In the records below, find the line that contains "text_box [487, 232, 1078, 706]" and the line that contains "Document page, 1500x1125 pixels.", then retype exactly those two lines and every line between them.
Top of Provided records
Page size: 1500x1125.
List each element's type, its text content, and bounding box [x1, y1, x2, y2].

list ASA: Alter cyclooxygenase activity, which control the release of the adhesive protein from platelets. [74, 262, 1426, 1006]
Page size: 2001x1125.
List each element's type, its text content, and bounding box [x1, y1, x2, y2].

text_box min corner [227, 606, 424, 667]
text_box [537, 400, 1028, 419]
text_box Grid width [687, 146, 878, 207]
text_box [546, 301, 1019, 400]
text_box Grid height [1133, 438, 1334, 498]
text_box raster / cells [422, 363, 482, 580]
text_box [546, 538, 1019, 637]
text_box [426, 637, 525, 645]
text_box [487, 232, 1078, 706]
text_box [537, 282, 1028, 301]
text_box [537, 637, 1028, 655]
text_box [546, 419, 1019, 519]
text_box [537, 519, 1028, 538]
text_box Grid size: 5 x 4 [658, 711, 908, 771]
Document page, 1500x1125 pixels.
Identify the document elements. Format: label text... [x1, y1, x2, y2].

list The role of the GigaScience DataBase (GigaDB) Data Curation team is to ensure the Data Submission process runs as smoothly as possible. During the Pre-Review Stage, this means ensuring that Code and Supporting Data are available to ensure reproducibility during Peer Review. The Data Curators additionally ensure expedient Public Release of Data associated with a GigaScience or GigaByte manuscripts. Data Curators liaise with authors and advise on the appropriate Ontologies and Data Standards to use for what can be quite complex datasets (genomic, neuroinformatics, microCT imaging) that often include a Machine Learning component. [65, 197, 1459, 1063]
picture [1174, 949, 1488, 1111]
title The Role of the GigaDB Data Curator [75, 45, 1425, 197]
Bottom of Provided records
- Written response
text_box [487, 232, 1078, 706]
text_box [537, 282, 1028, 301]
text_box [537, 637, 1028, 655]
text_box [546, 419, 1019, 519]
text_box [537, 519, 1028, 538]
text_box Grid size: 5 x 4 [658, 711, 908, 771]
Document page, 1500x1125 pixels.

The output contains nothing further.